Dataset entries
=-=-=-=-=
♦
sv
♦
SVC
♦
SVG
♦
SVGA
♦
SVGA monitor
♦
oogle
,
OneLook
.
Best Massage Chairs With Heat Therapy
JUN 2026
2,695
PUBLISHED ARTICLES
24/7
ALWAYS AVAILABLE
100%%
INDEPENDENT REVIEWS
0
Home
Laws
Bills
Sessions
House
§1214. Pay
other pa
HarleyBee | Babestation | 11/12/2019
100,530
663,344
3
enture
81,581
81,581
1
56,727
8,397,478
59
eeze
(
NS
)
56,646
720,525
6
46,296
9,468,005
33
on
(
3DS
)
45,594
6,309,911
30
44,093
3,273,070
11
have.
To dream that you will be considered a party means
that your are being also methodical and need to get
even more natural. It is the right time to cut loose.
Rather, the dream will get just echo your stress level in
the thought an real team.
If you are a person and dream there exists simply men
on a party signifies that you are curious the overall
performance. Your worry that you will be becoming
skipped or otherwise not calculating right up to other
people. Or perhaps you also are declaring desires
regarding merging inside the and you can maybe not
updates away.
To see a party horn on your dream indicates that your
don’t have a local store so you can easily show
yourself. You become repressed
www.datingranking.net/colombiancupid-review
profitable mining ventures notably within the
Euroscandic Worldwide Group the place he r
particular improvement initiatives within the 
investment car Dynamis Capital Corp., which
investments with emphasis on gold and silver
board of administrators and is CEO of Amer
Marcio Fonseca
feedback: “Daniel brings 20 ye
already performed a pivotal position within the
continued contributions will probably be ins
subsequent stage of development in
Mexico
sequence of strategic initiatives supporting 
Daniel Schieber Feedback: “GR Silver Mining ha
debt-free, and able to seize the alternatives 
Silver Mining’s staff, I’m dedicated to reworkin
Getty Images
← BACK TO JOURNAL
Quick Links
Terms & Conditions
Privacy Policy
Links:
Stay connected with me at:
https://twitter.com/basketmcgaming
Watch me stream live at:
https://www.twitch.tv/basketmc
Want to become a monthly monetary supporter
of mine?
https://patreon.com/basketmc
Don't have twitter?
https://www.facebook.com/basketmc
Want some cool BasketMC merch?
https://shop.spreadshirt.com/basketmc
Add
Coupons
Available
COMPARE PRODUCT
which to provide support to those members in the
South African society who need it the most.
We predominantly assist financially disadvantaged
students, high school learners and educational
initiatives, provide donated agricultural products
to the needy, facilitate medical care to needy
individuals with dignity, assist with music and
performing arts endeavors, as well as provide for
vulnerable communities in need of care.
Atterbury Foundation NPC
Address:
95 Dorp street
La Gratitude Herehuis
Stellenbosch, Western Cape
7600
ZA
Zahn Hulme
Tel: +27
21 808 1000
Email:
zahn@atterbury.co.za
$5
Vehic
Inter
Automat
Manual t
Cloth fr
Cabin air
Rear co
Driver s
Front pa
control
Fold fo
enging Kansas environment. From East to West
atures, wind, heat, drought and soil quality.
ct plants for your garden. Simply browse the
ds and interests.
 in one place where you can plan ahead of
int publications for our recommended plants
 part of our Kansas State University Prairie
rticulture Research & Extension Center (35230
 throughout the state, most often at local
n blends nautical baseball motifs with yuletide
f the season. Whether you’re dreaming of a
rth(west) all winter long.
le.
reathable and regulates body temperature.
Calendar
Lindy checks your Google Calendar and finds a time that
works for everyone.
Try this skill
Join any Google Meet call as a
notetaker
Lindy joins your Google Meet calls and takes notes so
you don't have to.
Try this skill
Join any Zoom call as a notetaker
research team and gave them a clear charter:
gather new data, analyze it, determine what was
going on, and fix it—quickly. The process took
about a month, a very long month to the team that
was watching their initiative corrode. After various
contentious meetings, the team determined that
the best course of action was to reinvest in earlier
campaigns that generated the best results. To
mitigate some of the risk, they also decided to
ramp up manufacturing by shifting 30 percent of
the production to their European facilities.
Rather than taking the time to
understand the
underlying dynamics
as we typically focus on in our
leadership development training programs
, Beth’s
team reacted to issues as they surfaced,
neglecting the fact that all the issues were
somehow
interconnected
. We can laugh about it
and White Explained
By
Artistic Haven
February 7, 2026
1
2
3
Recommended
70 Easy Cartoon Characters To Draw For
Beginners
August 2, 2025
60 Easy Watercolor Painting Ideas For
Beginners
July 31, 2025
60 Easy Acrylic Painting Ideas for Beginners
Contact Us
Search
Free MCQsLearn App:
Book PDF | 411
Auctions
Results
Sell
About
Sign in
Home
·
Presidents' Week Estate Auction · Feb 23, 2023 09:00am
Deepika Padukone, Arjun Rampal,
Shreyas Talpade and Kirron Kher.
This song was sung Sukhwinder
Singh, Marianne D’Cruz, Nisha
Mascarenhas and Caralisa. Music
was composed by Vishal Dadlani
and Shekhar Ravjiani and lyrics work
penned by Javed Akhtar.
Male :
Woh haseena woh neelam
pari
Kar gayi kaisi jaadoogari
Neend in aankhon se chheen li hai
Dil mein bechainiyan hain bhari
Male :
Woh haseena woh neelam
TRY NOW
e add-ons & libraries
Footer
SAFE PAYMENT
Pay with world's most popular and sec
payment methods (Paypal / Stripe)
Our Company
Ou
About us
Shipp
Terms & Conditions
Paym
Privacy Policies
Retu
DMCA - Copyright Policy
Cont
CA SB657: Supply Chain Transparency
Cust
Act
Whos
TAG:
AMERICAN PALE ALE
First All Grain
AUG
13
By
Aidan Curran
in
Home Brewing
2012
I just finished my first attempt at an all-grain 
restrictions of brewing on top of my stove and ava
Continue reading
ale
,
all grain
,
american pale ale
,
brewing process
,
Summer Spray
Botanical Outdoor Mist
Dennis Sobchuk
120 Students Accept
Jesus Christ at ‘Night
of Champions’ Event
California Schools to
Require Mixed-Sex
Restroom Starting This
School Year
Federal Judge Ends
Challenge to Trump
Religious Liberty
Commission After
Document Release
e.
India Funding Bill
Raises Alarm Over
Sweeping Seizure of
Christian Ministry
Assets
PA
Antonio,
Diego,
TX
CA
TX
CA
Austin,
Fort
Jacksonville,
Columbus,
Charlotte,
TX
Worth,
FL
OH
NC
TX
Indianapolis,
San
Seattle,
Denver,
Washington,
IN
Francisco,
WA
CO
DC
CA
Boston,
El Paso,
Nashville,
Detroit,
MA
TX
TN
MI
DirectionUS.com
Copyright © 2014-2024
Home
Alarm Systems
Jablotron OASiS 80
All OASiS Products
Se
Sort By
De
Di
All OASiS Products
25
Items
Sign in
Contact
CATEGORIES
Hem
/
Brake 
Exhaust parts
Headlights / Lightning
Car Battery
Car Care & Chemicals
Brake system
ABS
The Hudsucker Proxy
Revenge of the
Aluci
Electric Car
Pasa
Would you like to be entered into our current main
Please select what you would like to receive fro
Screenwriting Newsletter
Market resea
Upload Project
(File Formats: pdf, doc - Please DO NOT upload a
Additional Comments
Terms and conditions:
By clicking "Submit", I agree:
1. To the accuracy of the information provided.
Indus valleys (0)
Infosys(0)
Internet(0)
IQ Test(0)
=-=-=-=-=
**TASK GOAL**. Transcribe each line of the data above, unaltered, from the one where "individuals with dignity, assist" appears to the one where "f the season. Whether you’re dreaming of a" appears, inclusive of both.

**YOUR SOLUTION**.
individuals with dignity, assist with music and
performing arts endeavors, as well as provide for
vulnerable communities in need of care.
Atterbury Foundation NPC
Address:
95 Dorp street
La Gratitude Herehuis
Stellenbosch, Western Cape
7600
ZA
Zahn Hulme
Tel: +27
21 808 1000
Email:
zahn@atterbury.co.za
$5
Vehic
Inter
Automat
Manual t
Cloth fr
Cabin air
Rear co
Driver s
Front pa
control
Fold fo
enging Kansas environment. From East to West
atures, wind, heat, drought and soil quality.
ct plants for your garden. Simply browse the
ds and interests.
 in one place where you can plan ahead of
int publications for our recommended plants
 part of our Kansas State University Prairie
rticulture Research & Extension Center (35230
 throughout the state, most often at local
n blends nautical baseball motifs with yuletide
f the season. Whether you’re dreaming of a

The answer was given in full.